Nvidia tritt der Linux Foundation bei

Der US-amerikanische Chiphersteller Nvidia wird sich einem Bericht zufolge der Linux Foundation anschließen. Ob der Beitritt Auswirkungen auf die Treiberstrategie des Unternehmens haben wird, ist allerdings zweifelhaft.

Nvidia

Wie der Nachrichtenticker Phoronix berichtet, plant Nvidia bereits in den Kommenden Tagen, seinen Beitritt zur Linux Foundation zu verkünden.
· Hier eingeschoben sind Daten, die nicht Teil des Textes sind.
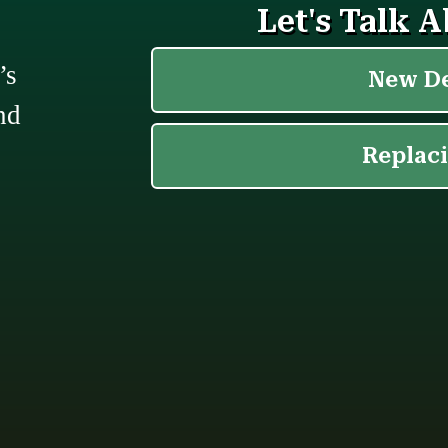
’s
nd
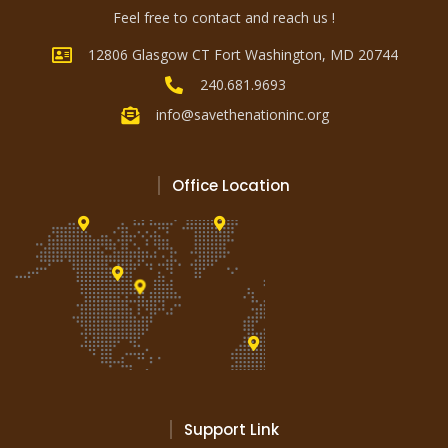
Feel free to contact and reach us !
12806 Glasgow CT Fort Washington, MD 20744
240.681.9693
info@savethenationinc.org
Office Location
Support Link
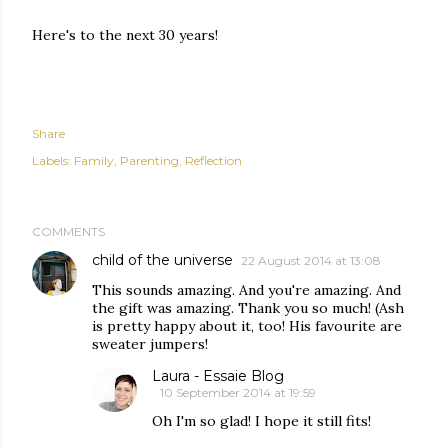
Here's to the next 30 years!
Share
Labels:
Family
Parenting
Reflection
COMMENTS
child of the universe
22 August 2014 at 13:08
This sounds amazing. And you're amazing. And
the gift was amazing. Thank you so much! (Ash
is pretty happy about it, too! His favourite are
sweater jumpers!
Laura - Essaie Blog
10 September 2014 at 19:59
Oh I'm so glad! I hope it still fits!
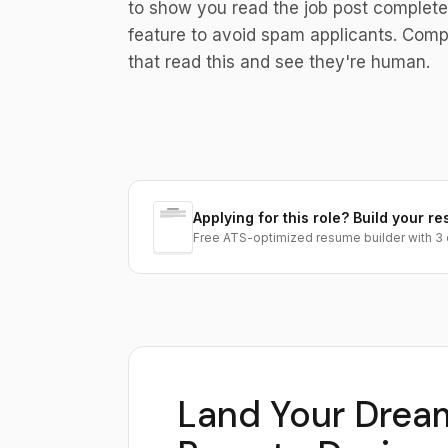
to show you read the job post complet
feature to avoid spam applicants. Comp
that read this and see they're human.
Applying for this role? Build your re
Free ATS-optimized resume builder with 3 
Land Your Drea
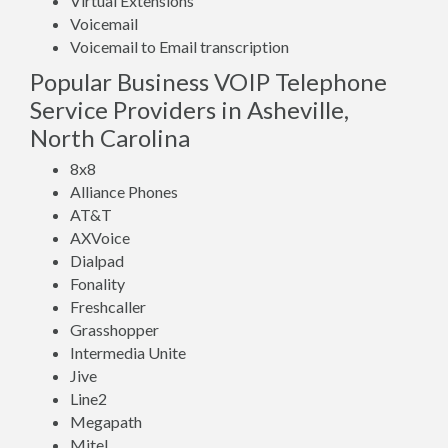
Virtual Extensions
Voicemail
Voicemail to Email transcription
Popular Business VOIP Telephone
Service Providers in Asheville,
North Carolina
8x8
Alliance Phones
AT&T
AXVoice
Dialpad
Fonality
Freshcaller
Grasshopper
Intermedia Unite
Jive
Line2
Megapath
Mitel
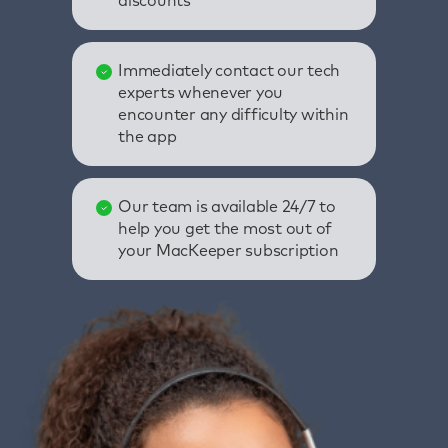
discounts
Immediately contact our tech
experts whenever you
encounter any difficulty within
the app
Our team is available 24/7 to
help you get the most out of
your MacKeeper subscription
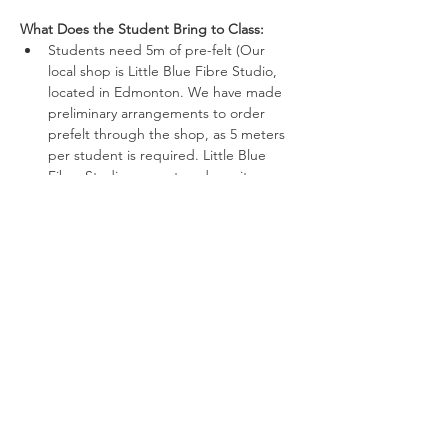
What Does the Student Bring to Class:
Students need 5m of pre-felt (Our 
local shop is Little Blue Fibre Studio, 
located in Edmonton. We have made 
preliminary arrangements to order 
prefelt through the shop, as 5 meters 
per student is required. Little Blue 
Fibre Studio requests a deposit 
payment for such a large order, which 
will result in cost savings for all.)   
Show More
Share this event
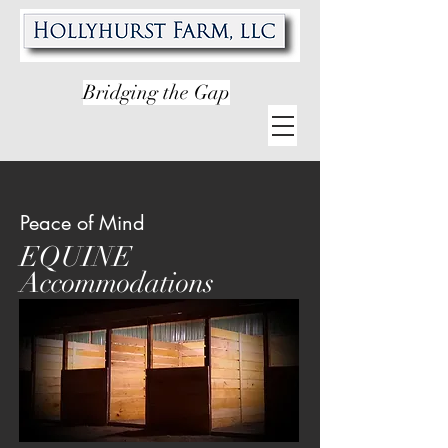
Bridging the Gap
Peace of Mind
EQUINE
Accommodations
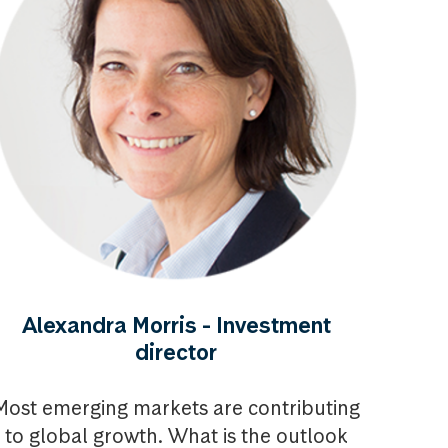
Alexandra Morris - Investment
director
Most emerging markets are contributing
to global growth. What is the outlook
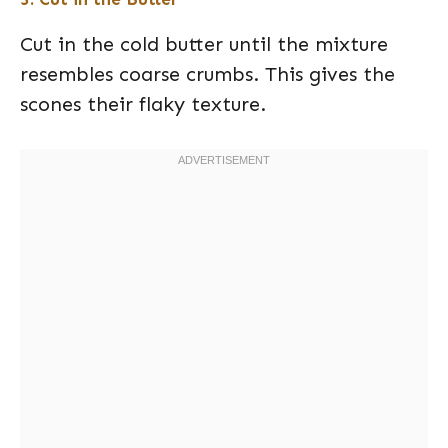
Cut in the cold butter until the mixture
resembles coarse crumbs. This gives the
scones their flaky texture.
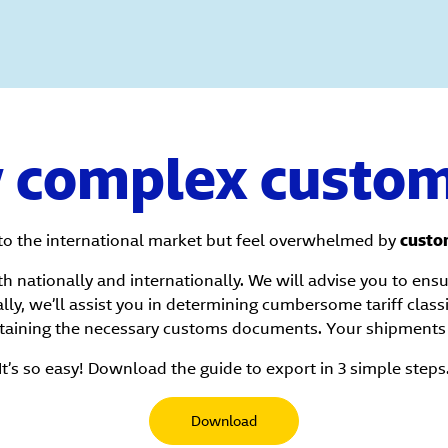
y complex custom
to the international market but feel overwhelmed by
custo
h nationally and internationally. We will advise you to ens
lly, we’ll assist you in determining cumbersome tariff class
taining the necessary customs documents. Your shipments 
It’s so easy! Download the guide to export in 3 simple steps
Download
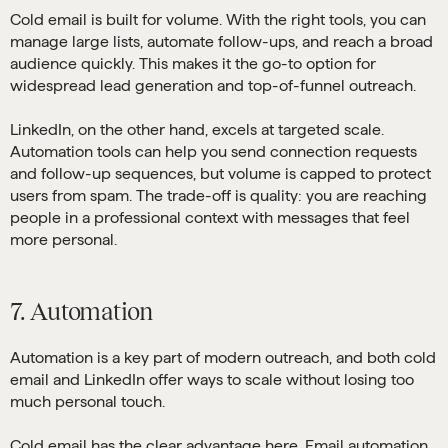
Cold email is built for volume. With the right tools, you can
manage large lists, automate follow-ups, and reach a broad
audience quickly. This makes it the go-to option for
widespread lead generation and top-of-funnel outreach.
LinkedIn, on the other hand, excels at targeted scale.
Automation tools can help you send connection requests
and follow-up sequences, but volume is capped to protect
users from spam. The trade-off is quality: you are reaching
people in a professional context with messages that feel
more personal.
7. Automation
Automation is a key part of modern outreach, and both cold
email and LinkedIn offer ways to scale without losing too
much personal touch.
Cold email has the clear advantage here. Email automation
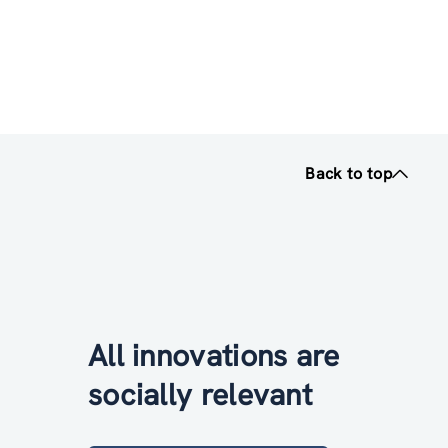
Back to top
All innovations are
socially relevant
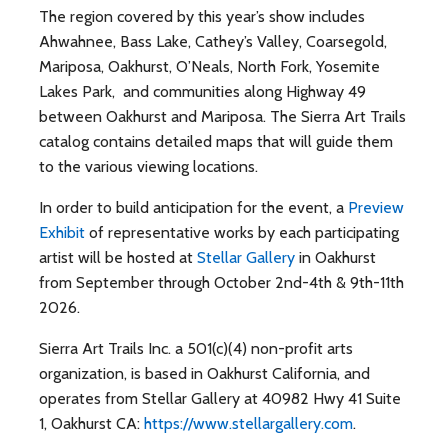
The region covered by this year’s show includes
Ahwahnee, Bass Lake, Cathey’s Valley, Coarsegold,
Mariposa, Oakhurst, O’Neals, North Fork, Yosemite
Lakes Park, and communities along Highway 49
between Oakhurst and Mariposa. The Sierra Art Trails
catalog contains detailed maps that will guide them
to the various viewing locations.
In order to build anticipation for the event, a
Preview
Exhibit
of representative works by each participating
artist will be hosted at
Stellar Gallery
in Oakhurst
from September through October 2nd-4th & 9th-11th
2026.
Sierra Art Trails Inc. a 501(c)(4) non-profit arts
organization, is based in Oakhurst California, and
operates from Stellar Gallery at 40982 Hwy 41 Suite
1, Oakhurst CA:
https://www.stellargallery.com
.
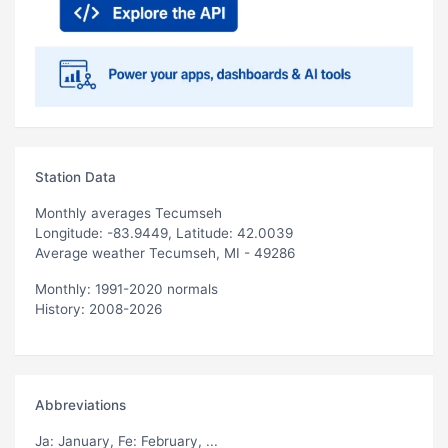
Station Data
Monthly averages Tecumseh
Longitude: -83.9449, Latitude: 42.0039
Average weather Tecumseh, MI - 49286
Monthly: 1991-2020 normals
History: 2008-2026
Abbreviations
Ja
: January,
Fe
: February, ...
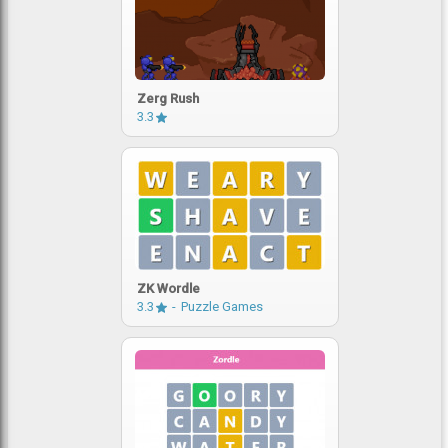
Zerg Rush
3.3
ZK Wordle
3.3
Puzzle Games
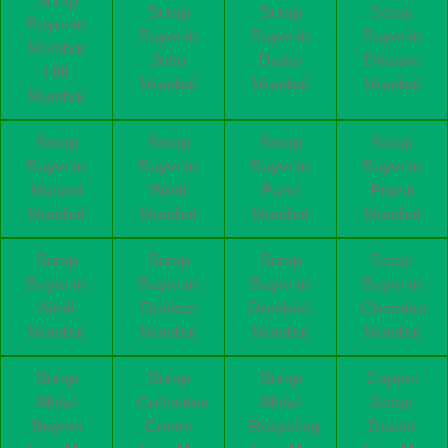
Scrap
Scrap
Scrap
Scrap
Buyer in
Buyer in
Buyer in
Buyer in
Malabar
Juhu
Dadar
Dharavi
Hill
Mumbai
Mumbai
Mumbai
Mumbai
Scrap
Scrap
Scrap
Scrap
Buyer in
Buyer in
Buyer in
Buyer in
Mulund
Worli
Parel
Powai
Mumbai
Mumbai
Mumbai
Mumbai
Scrap
Scrap
Scrap
Scrap
Buyer in
Buyer in
Buyer in
Buyer in
Airoli
Dahisar
Dombivli
Chembur
Mumbai
Mumbai
Mumbai
Mumbai
Scrap
Scrap
Scrap
Copper
Metal
Collection
Metal
Scrap
Buyers
Center
Recycling
Dealer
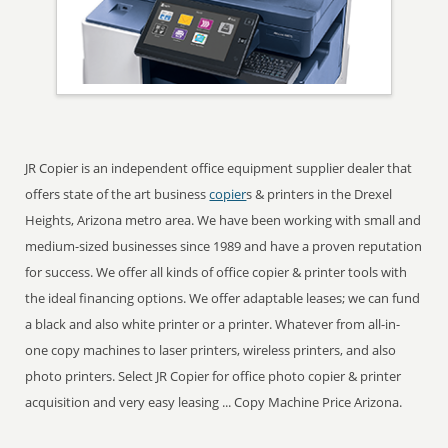
JR Copier is an independent office equipment supplier dealer that
offers state of the art business
copier
s & printers in the Drexel
Heights, Arizona metro area. We have been working with small and
medium-sized businesses since 1989 and have a proven reputation
for success. We offer all kinds of office copier & printer tools with
the ideal financing options. We offer adaptable leases; we can fund
a black and also white printer or a printer. Whatever from all-in-
one copy machines to laser printers, wireless printers, and also
photo printers. Select JR Copier for office photo copier & printer
acquisition and very easy leasing ... Copy Machine Price Arizona.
Die Linux Foundation stellt ein Industriekonsortium zur Förderung der Entwicklung und Verbreitung von Linux dar.

Laut Phoronix erhofft sich Nvidia von der Mitgliedschaft eine verbesserte Zusammenarbeit mit Entwicklern bei der Weiterentwicklung von Linux. Damit schließt das Unternehmen sich den bereits seit geraumer Zeit in der Foundation agierenden Konkurrenten Intel und AMD/ATI an und komplettiert das marktbeherrschende Trio.

Ob der Beitritt allerdings Auswirkungen auf die Treiberpolitik von Nvidia haben wird, darf angezweifelt werden. Eher scheint es, als Nvidia mit einer engeren Zusammenarbeit den mobilen Markt rund um die Tegra-Plattform fokussieren würde. In diesem Feld arbeitet das Unternehmen bereits an freien Treibern und stellt der Kernel-Gemeinschaft zeitnah Patches für neue Entwicklungen zur Verfügung. Der Grafiktreiber für die Plattform ist allerdings ebenfalls proprietär und kaum etwas deutet darauf hin, dass Nvidia die Strategie ändern will.

Betrachtet man die Sachlage nüchtern, so gibt es auch keinen wirklichen Grund für Nvidia, die momentane Vorgehensweise zu ändern. Die Mehrzahl der Anwender – darf man diversen Umfragen Glauben schenken - setzt auf den proprietären Treiber des Unternehmens und auch die Kernel-Entwickler scheinen sich mit dem momentanen Status Quo arrangiert zu haben. Zu sehen war das unter anderem bei dem neuerlichen Vorstoß des Unternehmens, die GPL-Exportbeschränkungen der dma-buf-Infrastruktur des Kernels zu ändern. Zwar haben sich anfänglich die meisten Entwickler gegen eine Änderung ausgesprochen, doch scheint mittlerweile die Stimmung zu kippen. Auch prominente Hacker wie Torvalds oder Cox haben noch nie ein Hehl daraus gemacht, keine Probleme mit proprietären Treibern zu haben.